Dynamo KV Block Manager
Type: Technology Tags: NVIDIA, Dynamo, KVBM, KV cache, memory management, offloading, NIXL, vLLM, TensorRT-LLM, long-context inference Related: NVIDIA-Dynamo, Dynamo-KV-Cache-Aware-Routing, Dynamo-Disaggregated-Serving, Dynamo-Planner, Dynamo-Profiler, NIXL, NVIDIA-CMX, TensorRT-LLM, vLLM, GPU-Direct-Storage, GPUDirect-RDMA Sources: https://docs.nvidia.com/dynamo/latest/components/kvbm, https://docs.nvidia.com/dynamo/backends/v-llm/kv-cache-offloading, https://docs.nvidia.com/dynamo/latest/getting-started/introduction Last Updated: 2026-04-29
Summary
Dynamo KV Block Manager (KVBM) is NVIDIA Dynamo’s unified memory layer for allocating, managing, sharing, offloading, and reusing LLM KV cache blocks across heterogeneous memory tiers. Current Dynamo docs describe KVBM as a scalable runtime component that spans GPU memory, host memory, RDMA-accessible memory, SSDs, file/object storage, and NIXL-backed transfer.
Detail
Purpose
Long-context and multi-turn inference can exceed GPU HBM or force costly recomputation of prompt KV cache. KVBM gives Dynamo a block-oriented KV cache management layer so inference runtimes can offload inactive cache, reuse repeated content, and share cache across workers or storage tiers.
Current scope
- Unified memory API across GPU memory, pinned host memory, remote RDMA memory, local/distributed SSDs, and remote file/object/cloud storage.
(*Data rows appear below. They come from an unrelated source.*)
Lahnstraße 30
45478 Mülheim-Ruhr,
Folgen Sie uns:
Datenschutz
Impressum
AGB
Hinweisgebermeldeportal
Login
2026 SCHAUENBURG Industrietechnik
- Block lifecycle support for allocation, registration, matching, state transitions, reuse, and eviction.
- Three-layer architecture: LLM inference runtime layer, KVBM logic layer, and NIXL transfer/storage layer.
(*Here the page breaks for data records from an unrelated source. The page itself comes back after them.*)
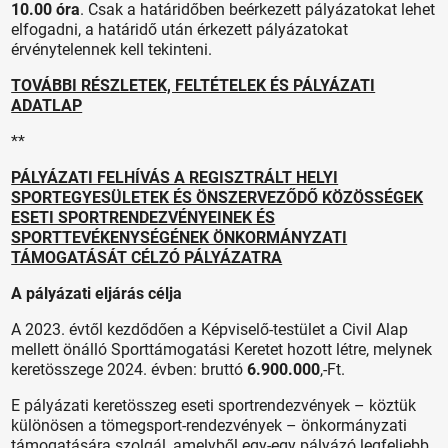
10.00 óra
. Csak a határidőben beérkezett pályázatokat lehet
elfogadni, a határidő után érkezett pályázatokat
érvénytelennek kell tekinteni.
TOVÁBBI RÉSZLETEK, FELTÉTELEK ÉS PÁLYÁZATI
ADATLAP
**
PÁLYÁZATI FELHÍVÁS A REGISZTRÁLT HELYI
SPORTEGYESÜLETEK ÉS ÖNSZERVEZŐDŐ KÖZÖSSÉGEK
ESETI SPORTRENDEZVÉNYEINEK ÉS
SPORTTEVÉKENYSÉGÉNEK ÖNKORMÁNYZATI
TÁMOGATÁSÁT CÉLZÓ PÁLYÁZATRA
A pályázati eljárás célja
A 2023. évtől kezdődően a Képviselő-testület a Civil Alap
mellett önálló Sporttámogatási Keretet hozott létre, melynek
keretösszege 2024. évben: bruttó
6.900.000
,-Ft.
E pályázati keretösszeg eseti sportrendezvények – köztük
különösen a tömegsport-rendezvények – önkormányzati
támogatására szolgál, amelyből egy-egy pályázó legfeljebb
- Runtime integrations for vLLM and TensorRT-LLM in the current docs.
- Works with aggregated and disaggregated serving.
- KVBM offloading extends effective KV cache capacity beyond GPU memory with CPU and disk tiers.
- Integrates with Dynamo-KV-Cache-Aware-Routing so routing can consider cache location and reuse.
NVIDIA context
KVBM is the memory-management foundation in the Dynamo stack. It complements NIXL for data movement, Dynamo-Disaggregated-Serving for prefill/decode split, NVIDIA-CMX for pod-scale context memory, and Dynamo-Planner for SLA-aware capacity management.
Connections
- NVIDIA-Dynamo - umbrella framework that includes KVBM as its KV cache memory layer.
- Dynamo-KV-Cache-Aware-Routing - routing can exploit cache state managed by KVBM.
- Dynamo-Disaggregated-Serving - prefill/decode split depends on moving and reusing KV cache.
- Dynamo-Planner and Dynamo-Profiler - autoscaling and profiling need realistic KV cache behavior.
- NIXL - transfer and storage layer underneath KVBM.
- NVIDIA-CMX - larger context memory platform aligned with KVBM-style KV cache sharing.
- TensorRT-LLM and vLLM - LLM runtimes that can integrate with KVBM.
- GPU-Direct-Storage and GPUDirect-RDMA - storage and network paths relevant to remote or tiered KV cache movement.
Source Excerpts
- NVIDIA docs describe KVBM as a runtime component for memory allocation, management, and remote sharing of KV blocks.
- Current docs list GPU, host, RDMA, SSD, and object/cloud storage as memory/storage tiers.